Pour le Président de la République, Sergio Mattarella, le choix est cornélien. Le score enregistré par la coalition de droite devrait, sur le papier, le conduire à proposer la composition d’un gouvernement au leader de la Ligue Matteo Salvini. Ce dernier pourrait alors rassembler ses alliés naturels (FI, le parti d’extrême-droite Frères d’Italie et les démocrates-chrétiens de Nous avec l’Italie). En l’absence déjà certaine de majorité absolue, il est possible que le candidat désigné au poste de Président du Conseil des ministres se tourne vers le M5S. Il n’est pas à exclure non plus que le président Mattarella, d’affinité centriste, refuse de confier le prochain gouvernement à l’extrême-droite et choisisse dès lors un représentant de FI, malgré le piètre score de la formation libérale-conservatrice. Silvio Berlusconi étant inéligible, Antonio Tajani, 64 ans, serait alors l’homme de la situation. Autre hypothèse, moins probable : au regard des résultats impressionnants du M5S, Sergio Mattarella pourrait choisir de s’adresser directement à son chef de fil Luigi Di Maio, qui aurait alors la liberté de se chercher des alliés.
« Le contenu de l’accord de gouvernement sera crucial. Malgré la victoire mathématique de la coalition de droite, la balle semble être dans le camp des Cinque Stelle »
Le M5S s’était déclaré pendant la campagne hostile à toute alliance. Assumera-t-il de gâcher la chance historique de gouverner en refusant d’entrer dans la logique des coalitions ? Tout choix représente un risque pour le parti fondé par l’humoriste Beppe Grillo. Un rapprochement avec le PD, et dans une moindre mesure avec FI, signifierait d’entrée de jeu une normalisation que sa posture anti-establishment lui défend en principe. Mais gouverner avec l’extrême-droite (Ligue et/ou Frères d’Italie) ne constitue pas moins un grand danger tant pour le mouvement lui-même – qui ne revendique aucun positionnement droite-gauche – que pour la société italienne dans son ensemble, avec des risques majeurs de débordements xénophobes, et un isolement sur la scène européenne tel que le connaissent la Hongrie et la Pologne. Le contenu de l’accord de gouvernement sera crucial. Malgré la victoire mathématique de la coalition de droite, la balle semble être dans le camp des Cinque Stelle.

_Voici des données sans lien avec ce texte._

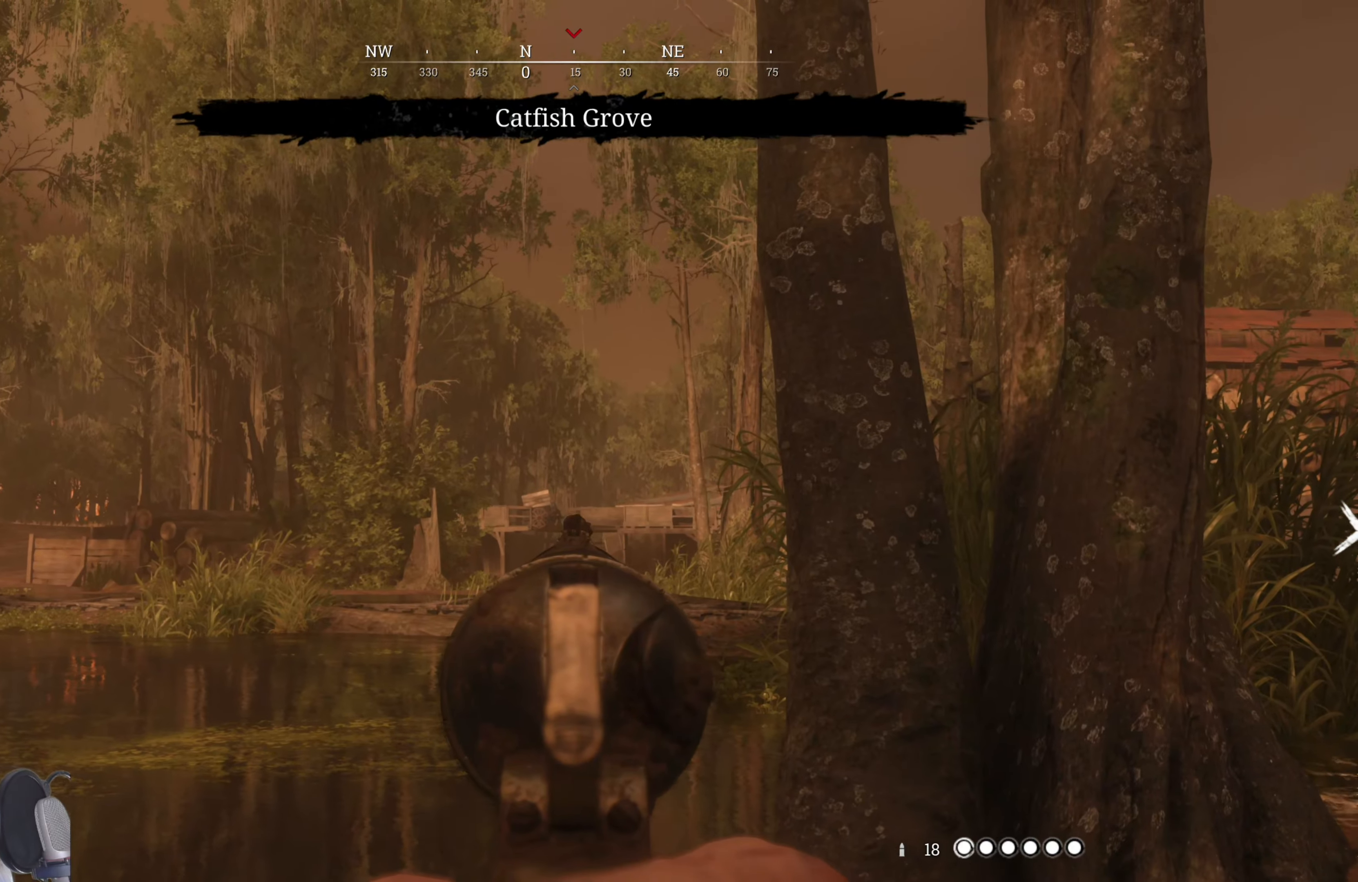
{"keys": [], "mouse": ["right"], "events": [[200, "mouse_left", "down"], [300, "mouse_left", "up"]]}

À l’issue des négociations, si d’aventure un front anti-européen parvenait à obtenir l’appui d’une majorité au Parlement, reste à savoir si l’Union européenne s’en tiendrait au verdict des urnes et laisserait le gouvernement appliquer son programme. En 2011, Silvio Berlusconi avait été forcé à la démission après une opération de spéculation lancée par les marchés financiers contre des titres de la dette italienne, alors même que l’Italie dégageait des excédents primaires. Une aubaine pour Bruxelles, qui avait pu adouber la nomination, pour succéder au Cavaliere, d’un ancien commissaire européen, le libéral et conciliant Mario Monti[5]. Après la Grèce, plusieurs pays d’Europe centrale et le Royaume-Uni, la démocratie italienne entre à son tour en zone de turbulences… L’Union européenne n’en finit plus de trembler.
Notes :
[1] Les résultats donnés dans cet article sont encore provisoires, susceptibles d’évoluer légèrement avec les derniers dépouillements. Ils sont essentiellement issus du site Internet de La Stampa.

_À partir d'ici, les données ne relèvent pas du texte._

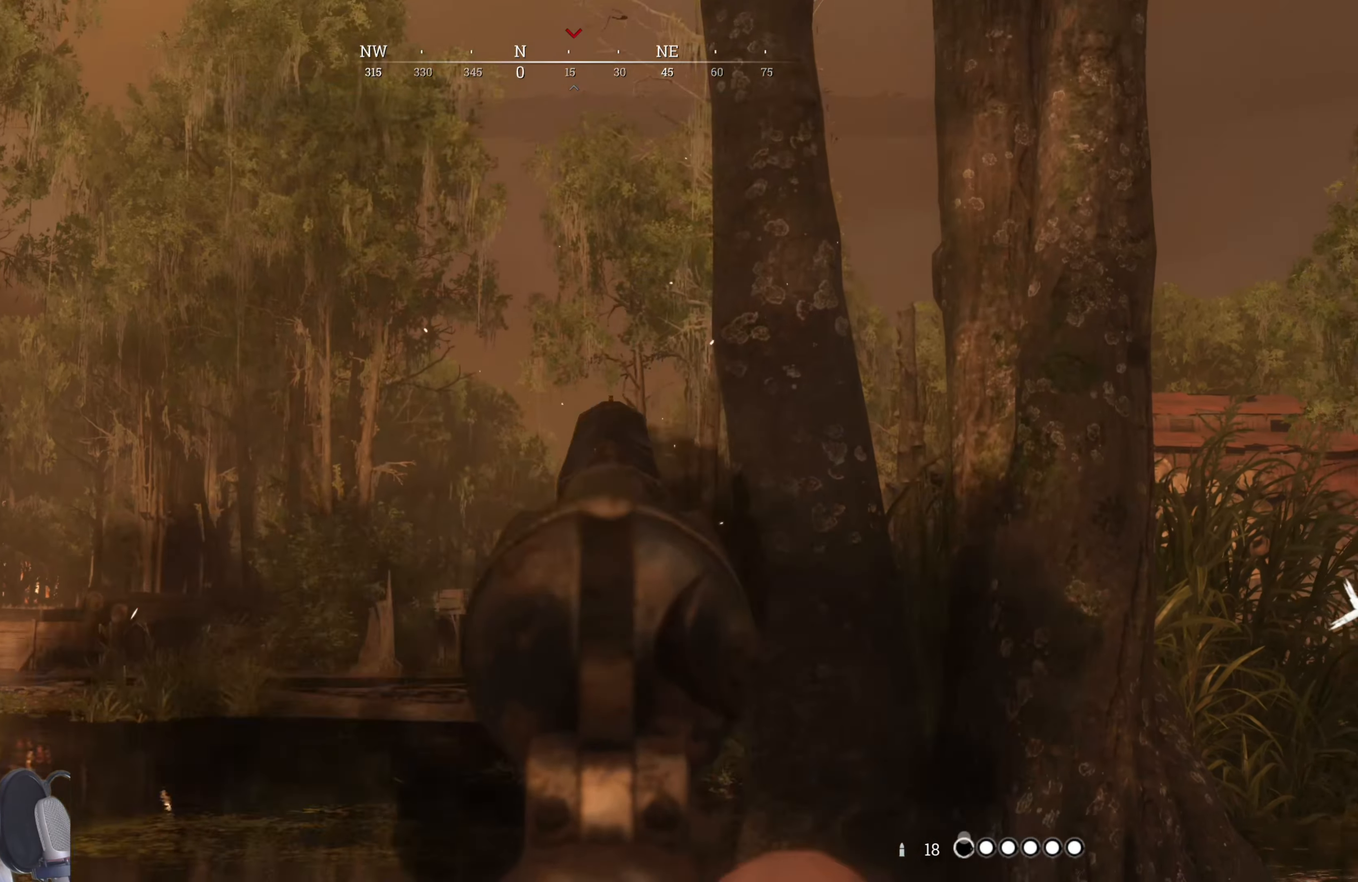
{"keys": ["shift", "w"], "mouse": [], "events": [[180, "mouse_right", "up"], [180, "w", "down"], [500, "shift", "down"]]}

[2] La proportionnelle avec listes nationales (Chambre) ou régionales (Sénat), pondérée par avec une grosse part (37 %) de scrutin majoritaire de circonscription, uninominal à un tour.
[3] À 59 %, les Italiens avaient rejeté le projet qui visait à en finir avec le bicamérisme égalitaire à l’italienne, donc à renforcer le pouvoir exécutif pour faciliter l’adoption de réformes. La campagne avait été largement utilisée par le Mouvement 5 Étoiles pour déstabiliser Matteo Renzi et imposer la thématique de la sortie de l’Euro.
[4] Lire par ex. Jean Matringe, « Errements de la politique migratoire de Bruxelles », Le Monde Diplomatique, mai 2017, p. 2.
[5] Frédéric Farah, Europe, la grande liquidation démocratique, Bréal, 2017, pp. 139-142.